Collaborative Bridges Wellness Center opened Tuesday at 4223 W. Lake Street. The 17,000-square-foot facility includes 16 therapy rooms, four medical exam rooms and a pharmacy. The facility brings together eight West Side organizations, all offering behavioral health services.
Participating providers include Hartgrove and Loretto hospitals, Humboldt Park Health, Community Counseling Centers of Chicago, Bobby E. Wright Comprehensive Behavioral Health Center, Habilitative Systems Inc., Treatment Alternatives for Safe Communities Inc. and PCC Community Wellness Center.
The wellness center’s model uses all eight organizations to create a network of care between social service providers and local safety net hospitals to address neighbors’ fundamental health needs, while avoiding unnecessary ER visits or hospitalizations. Patients who are discharged from a local hospital can continue long-term outpatient care at the center through either a referral or as a walk-in client.
Services offered include drop-in social recovery and stabilization to help people with mental health and addiction needs re-acclimate to society and crisis stabilization services that provide an alternative to emergency room care or psychiatric hospitalization. Primary care and lab services are also provided.
“Being able to have this collaborative that provides that service as soon as [patients] get out of the hospital has been very pivotal,” said RaeNette Young, the center’s clinical director.
A patient who would normally visit an emergency room for services such as a shower, food or warm shelter can now visit the wellness center to be connected to services through one of its agencies, Young said.

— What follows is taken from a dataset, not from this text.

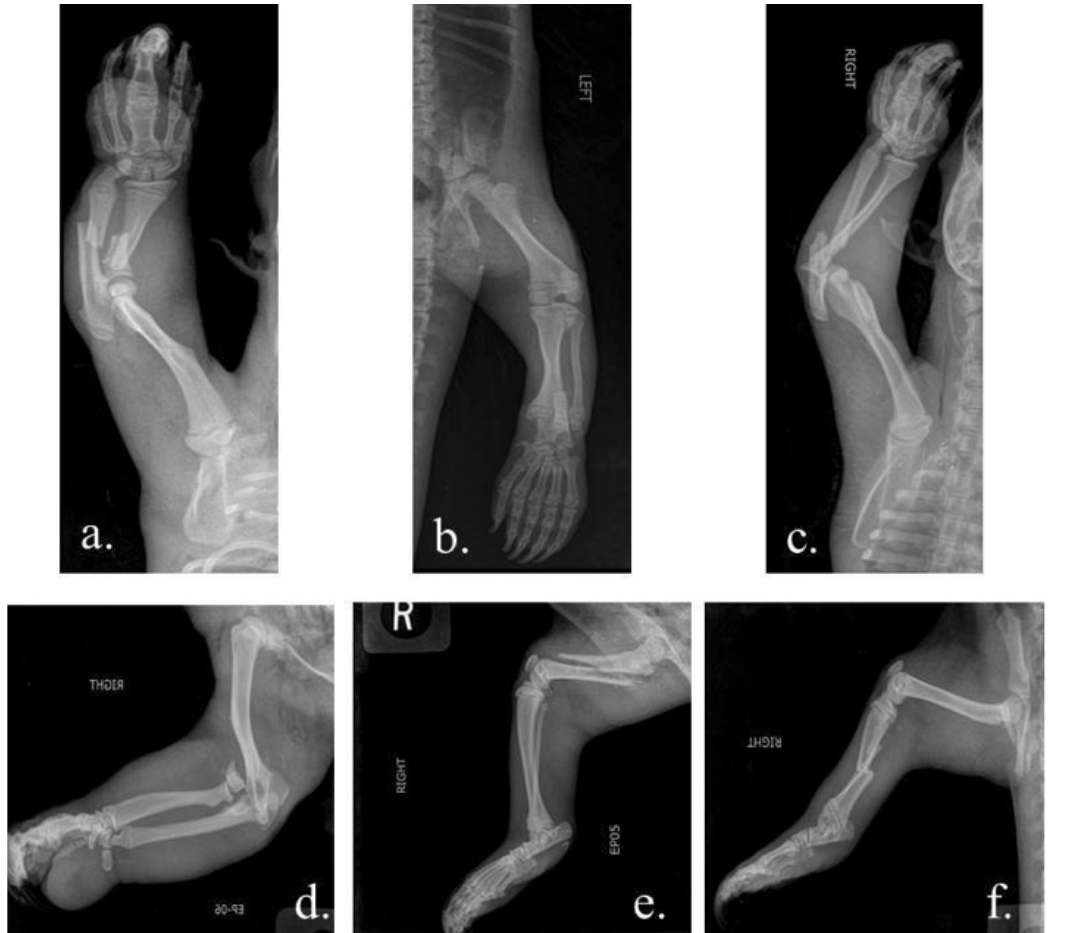
Figure 1. Selected x-rays of fractures in different bones from the ten roadkill T. mexicana collected between April and July 2016, on different roads in Costa Rica. Anteroposterior and lateral projections are represented. a — diaphyseal radio-ulnar fracture | b — distal ilial fracture | c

With the new center, Collaborative Bridges hopes to serve 3,500 patients in its first year. The center estimates that 60 percent of its patients are experiencing homelessness, based on data from the participating providers.

The facility was awarded a $13 million grant from the Illinois Department of Healthcare and Family Services’ Healthcare Transformation Collaboratives program from 2021-2024, with an additional $5.9 million dollars provided for 2025-2026.
The center also received a 26-month grant of about $1 million from Cook County Health’s Stronger Together Initiative.
Six of the center’s participating organizations began collaborating in 2021, serving around 2,000 patients annually.
Healthcare Transformation Collaboratives began that same year, following the death of George Floyd in 2020. Launched by Illinois Legislative Black Caucus members, including state Sen. Mattie Hunter and Rep. Camille Lilly, the program aims to promote health equity in underserved communities across the state, including Chicago’s South and West sides, with a focus of four health equity goals. That includes addressing community needs, improving health and wellness, tailoring specialized approaches and creating sustainable investments.
“We collectively knew that all of these aid organizations were doing work, but they were not working together,” Lilly told dozens of attendees at the center’s ribbon cutting ceremony Tuesday. “The transformation was to make sure the most critical organizations — entities that are in our vulnerable communities — knew each other and were able to work together.”